#### Consigne A
Reproduisez à l'identique le passage du listing qui va de la ligne contenant « Деян Борисов » jusqu'à la fin du listing, ces deux bornes incluses. Laissez les images de côté dans votre réponse.

#### Texte présenté
*-*-*
2) Les justifications du contrôle juridictionnel
Deux principales justifications théoriques permettent de légitimer le rôle des juges dans le contrôle de constitutionnalité.
a) La théorie du mandat
- Principe : Les représentants du peuple exercent leur pouvoir dans le cadre d’un mandat défini par la Constitution.
- Le peuple, en adoptant la Constitution, fixe les règles fondamentales qui régissent l’exercice de la souveraineté.
- Les représentants doivent donc agir dans les limites de ce mandat constitutionnel.
- Rôle du juge : Lorsque le Conseil constitutionnel censure une loi, il ne s’oppose pas à la volonté du peuple, mais rappelle à ses représentants qu’ils sont tenus de respecter le cadre constitutionnel.
- Exemple : Décision du Conseil constitutionnel, 23 août 1985 (Nouvelle-Calédonie) :
« La loi exprime la volonté générale dans le respect de la Constitution. »
Cette formule résume l’idée que le mandat des élus inclut une obligation de conformité à la Constitution.
b) La permanence de la nation
- Cette justification repose sur la distinction entre souveraineté populaire instantanée et souveraineté nationale permanente :
- La souveraineté populaire correspond aux décisions prises par le peuple ou ses représentants à un moment donné.
- La souveraineté nationale s’inscrit dans la continuité historique et reflète les valeurs fondamentales et les objectifs durables de la société.
- Rôle du juge : Garantir que les lois votées respectent les principes fondamentaux et la cohérence des institutions sur le long terme.
- Le juge constitutionnel agit comme un gardien de cette souveraineté permanente, en veillant à ce que les décisions prises à un moment donné ne compromettent pas le projet global de la nation.
- Exemple concret : Les Principes Fondamentaux Reconnus par les Lois de la République (PFLR) :
- Ces principes, issus des lois républicaines antérieures à 1946, sont protégés par le Conseil constitutionnel et constituent une part importante du bloc de constitutionnalité.
- Exemple : Arrêt Koné (Conseil d’État, 3 juillet 1996), où un décret sur l’extradition a été annulé au motif qu’il contrevenait à un PFLR interdisant l’extradition pour des motifs politiques.
3) Procédés de contrôle : action et exception
Le contrôle juridictionnel peut être exercé selon deux procédés distincts : par voie d’action ou par voie d’exception.
a) Contrôle par voie d’action
- Principe : Une autorité compétente saisit directement le juge constitutionnel pour contester la conformité d’une loi à la Constitution.
*-*-*
#### Listing extrait

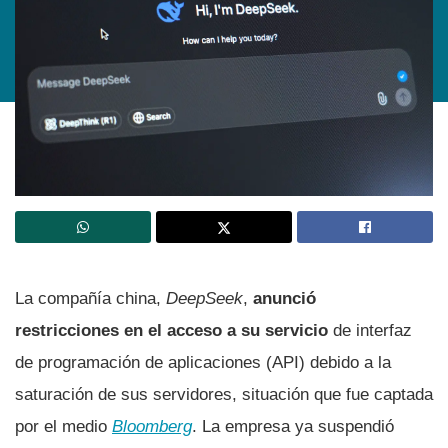
La compañía china,
DeepSeek
,
anunció
restricciones en el acceso a su servicio
de interfaz
de programación de aplicaciones (API) debido a la
saturación de sus servidores, situación que fue captada
por el medio
Bloomberg
. La empresa ya suspendió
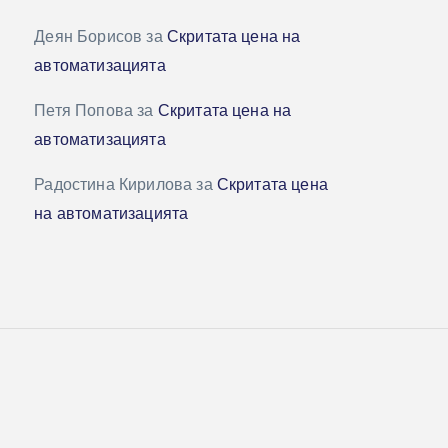
Деян Борисов
за
Скритата цена на
автоматизацията
Петя Попова
за
Скритата цена на
автоматизацията
Радостина Кирилова
за
Скритата цена
на автоматизацията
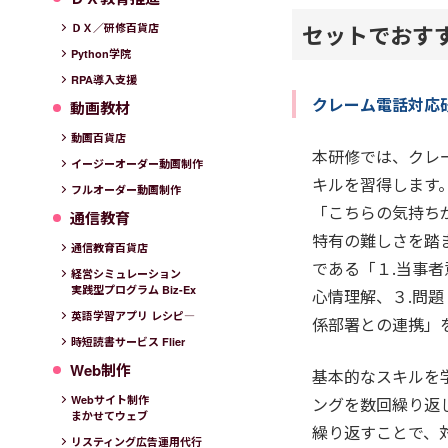
セットでおす
ＤＸ／研修百貨店
Python学院
RPA導入支援
クレーム電話対応
動画教材
動画百貨店
本研修では、クレ
イージーオーダー動画制作
キルを習得します
フルオーダー動画制作
「こちらの気持ち
通信教育
特有の難しさを踏
通信教育百貨店
である「１.当事者
経営シミュレーション
実践型プログラム Biz-Ex
心情理解、３.問題
英語学習アプリ レシピ―
係部署との連携」
時短読書サービス Flier
Web制作
基本的なスキルを
Webサイト制作
ングを数回繰り返
まかせてウェブ
繰り返すことで、
リスティング広告運用代行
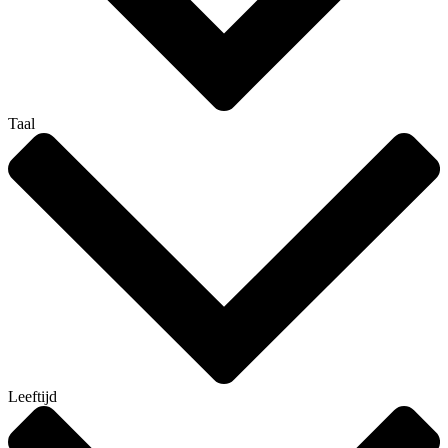
Taal
Leeftijd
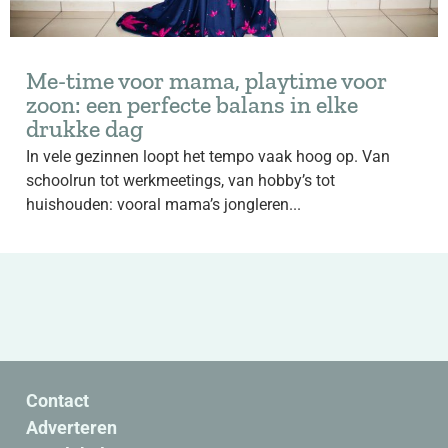
Me-time voor mama, playtime voor
zoon: een perfecte balans in elke
drukke dag
In vele gezinnen loopt het tempo vaak hoog op. Van
schoolrun tot werkmeetings, van hobby’s tot
huishouden: vooral mama’s jongleren...
Contact
Adverteren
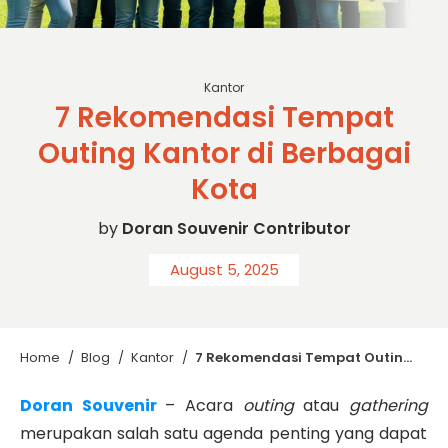
sc: gemini
Kantor
7 Rekomendasi Tempat
Outing Kantor di Berbagai
Kota
by
Doran Souvenir Contributor
August 5, 2025
Home
/
Blog
/
Kantor
/
7 Rekomendasi Tempat Outing Kantor di Berbagai Kota
Doran Souvenir
– Acara
outing
atau
gathering
merupakan salah satu agenda penting yang dapat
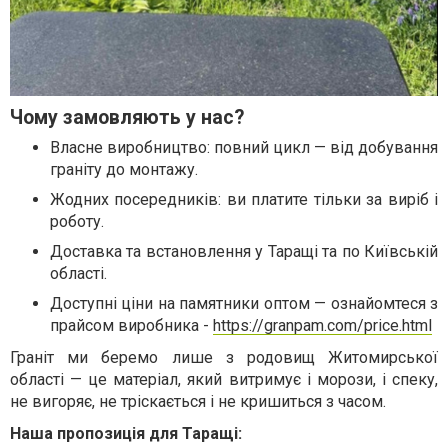
Чому замовляють у нас?
Власне виробництво: повний цикл — від добування
граніту до монтажу.
Жодних посередників: ви платите тільки за виріб і
роботу.
Доставка та встановлення у Таращі та по Київській
області.
Доступні ціни на памятники оптом — ознайомтеся з
прайсом виробника -
https://granpam.com/price.html
Граніт ми беремо лише з родовищ Житомирської
області — це матеріал, який витримує і морози, і спеку,
не вигоряє, не тріскається і не кришиться з часом.
Наша пропозиція для Таращі:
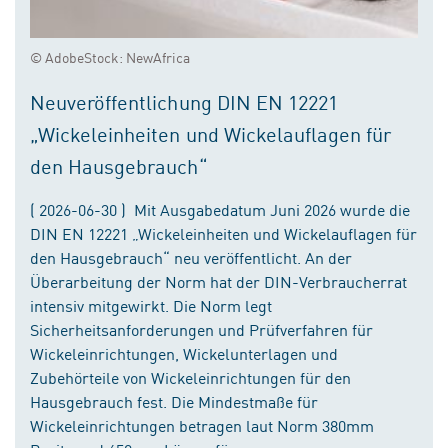
© AdobeStock: NewAfrica
Neuveröffentlichung DIN EN 12221
„Wickeleinheiten und Wickelauflagen für
den Hausgebrauch“
( 2026-06-30 ) Mit Ausgabedatum Juni 2026 wurde die
DIN EN 12221 „Wickeleinheiten und Wickelauflagen für
den Hausgebrauch“ neu veröffentlicht. An der
Überarbeitung der Norm hat der DIN-Verbraucherrat
intensiv mitgewirkt. Die Norm legt
Sicherheitsanforderungen und Prüfverfahren für
Wickeleinrichtungen, Wickelunterlagen und
Zubehörteile von Wickeleinrichtungen für den
Hausgebrauch fest. Die Mindestmaße für
Wickeleinrichtungen betragen laut Norm 380mm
*-*-*
#### Consigne B
Dans le texte sur le contrôle de constitutionnalité, quel arrêt est cité comme exemple d'annulation d'un décret sur l'extradition ?

#### Zone de réponse A
Деян Борисов
за
Скритата цена на
автоматизацията
Петя Попова
за
Скритата цена на
автоматизацията
Радостина Кирилова
за
Скритата цена
на автоматизацията
セットでおす
ＤＸ／研修百貨店
Python学院
RPA導入支援
クレーム電話対応
動画教材
動画百貨店
本研修では、クレ
イージーオーダー動画制作
キルを習得します
フルオーダー動画制作
「こちらの気持ち
通信教育
特有の難しさを踏
通信教育百貨店
である「１.当事者
経営シミュレーション
実践型プログラム Biz-Ex
心情理解、３.問題
英語学習アプリ レシピ―
係部署との連携」
時短読書サービス Flier
Web制作
基本的なスキルを
Webサイト制作
ングを数回繰り返
まかせてウェブ
繰り返すことで、
リスティング広告運用代行
Taal
Leeftijd
Me-time voor mama, playtime voor
zoon: een perfecte balans in elke
drukke dag
In vele gezinnen loopt het tempo vaak hoog op. Van
schoolrun tot werkmeetings, van hobby’s tot
huishouden: vooral mama’s jongleren...
Contact
Adverteren
sc: gemini
Kantor
7 Rekomendasi Tempat
Outing Kantor di Berbagai
Kota
by
Doran Souvenir Contributor
August 5, 2025
Home
/
Blog
/
Kantor
/
7 Rekomendasi Tempat Outing Kantor di Berbagai Kota
Doran Souvenir
– Acara
outing
atau
gathering
merupakan salah satu agenda penting yang dapat
Чому замовляють у нас?
Власне виробництво: повний цикл — від добування
граніту до монтажу.
Жодних посередників: ви платите тільки за виріб і
роботу.
Доставка та встановлення у Таращі та по Київській
області.
Доступні ціни на памятники оптом — ознайомтеся з
прайсом виробника -
https://granpam.com/price.html
Граніт ми беремо лише з родовищ Житомирської
області — це матеріал, який витримує і морози, і спеку,
не вигоряє, не тріскається і не кришиться з часом.
Наша пропозиція для Таращі:
© AdobeStock: NewAfrica
Neuveröffentlichung DIN EN 12221
„Wickeleinheiten und Wickelauflagen für
den Hausgebrauch“
( 2026-06-30 ) Mit Ausgabedatum Juni 2026 wurde die
DIN EN 12221 „Wickeleinheiten und Wickelauflagen für
den Hausgebrauch“ neu veröffentlicht. An der
Überarbeitung der Norm hat der DIN-Verbraucherrat
intensiv mitgewirkt. Die Norm legt
Sicherheitsanforderungen und Prüfverfahren für
Wickeleinrichtungen, Wickelunterlagen und
Zubehörteile von Wickeleinrichtungen für den
Hausgebrauch fest. Die Mindestmaße für
Wickeleinrichtungen betragen laut Norm 380mm

#### Zone de réponse B
L'arrêt Koné du Conseil d'État, du 3 juillet 1996.